EXERCISE MATERIALS:
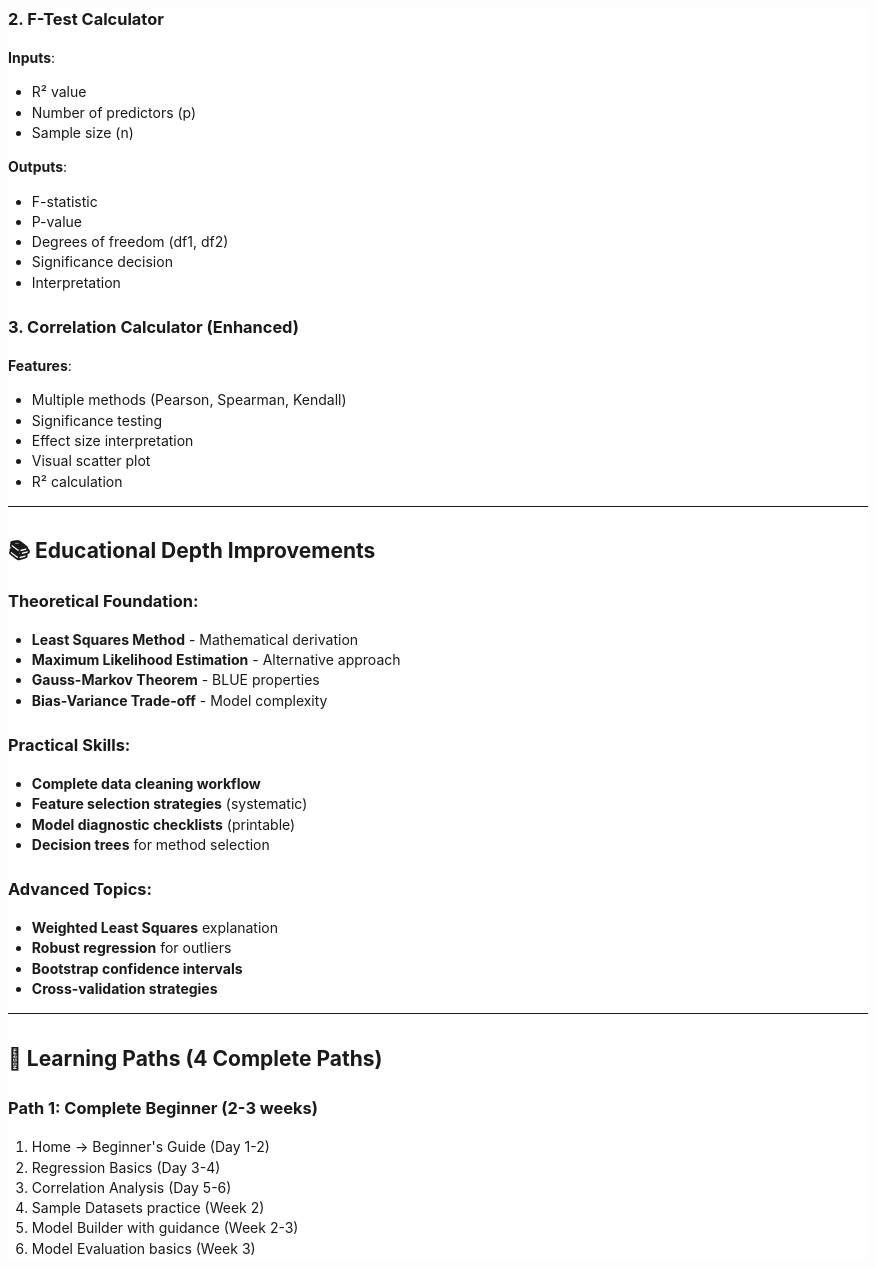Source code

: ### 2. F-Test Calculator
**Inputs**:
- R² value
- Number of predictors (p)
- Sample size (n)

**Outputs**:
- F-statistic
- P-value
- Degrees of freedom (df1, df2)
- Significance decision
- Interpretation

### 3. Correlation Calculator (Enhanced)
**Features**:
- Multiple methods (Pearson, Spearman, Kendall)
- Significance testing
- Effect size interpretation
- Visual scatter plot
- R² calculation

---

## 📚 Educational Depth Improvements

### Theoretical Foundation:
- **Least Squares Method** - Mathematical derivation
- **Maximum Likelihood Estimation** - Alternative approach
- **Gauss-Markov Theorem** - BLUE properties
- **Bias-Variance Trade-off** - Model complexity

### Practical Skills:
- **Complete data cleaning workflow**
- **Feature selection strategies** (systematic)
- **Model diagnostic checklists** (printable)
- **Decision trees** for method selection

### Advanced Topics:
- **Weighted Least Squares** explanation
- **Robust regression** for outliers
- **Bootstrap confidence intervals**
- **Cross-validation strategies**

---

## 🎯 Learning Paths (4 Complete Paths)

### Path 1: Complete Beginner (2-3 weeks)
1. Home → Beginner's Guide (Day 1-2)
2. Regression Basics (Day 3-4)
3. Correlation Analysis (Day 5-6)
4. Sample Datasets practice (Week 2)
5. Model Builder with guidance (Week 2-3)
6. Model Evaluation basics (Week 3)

EXERCISE INSTRUCTIONS:
Find each line in the records above that contains the word "Model", and copy every such line out in full.

WRITTEN ANSWER:
- **Bias-Variance Trade-off** - Model complexity
- **Model diagnostic checklists** (printable)
5. Model Builder with guidance (Week 2-3)
6. Model Evaluation basics (Week 3)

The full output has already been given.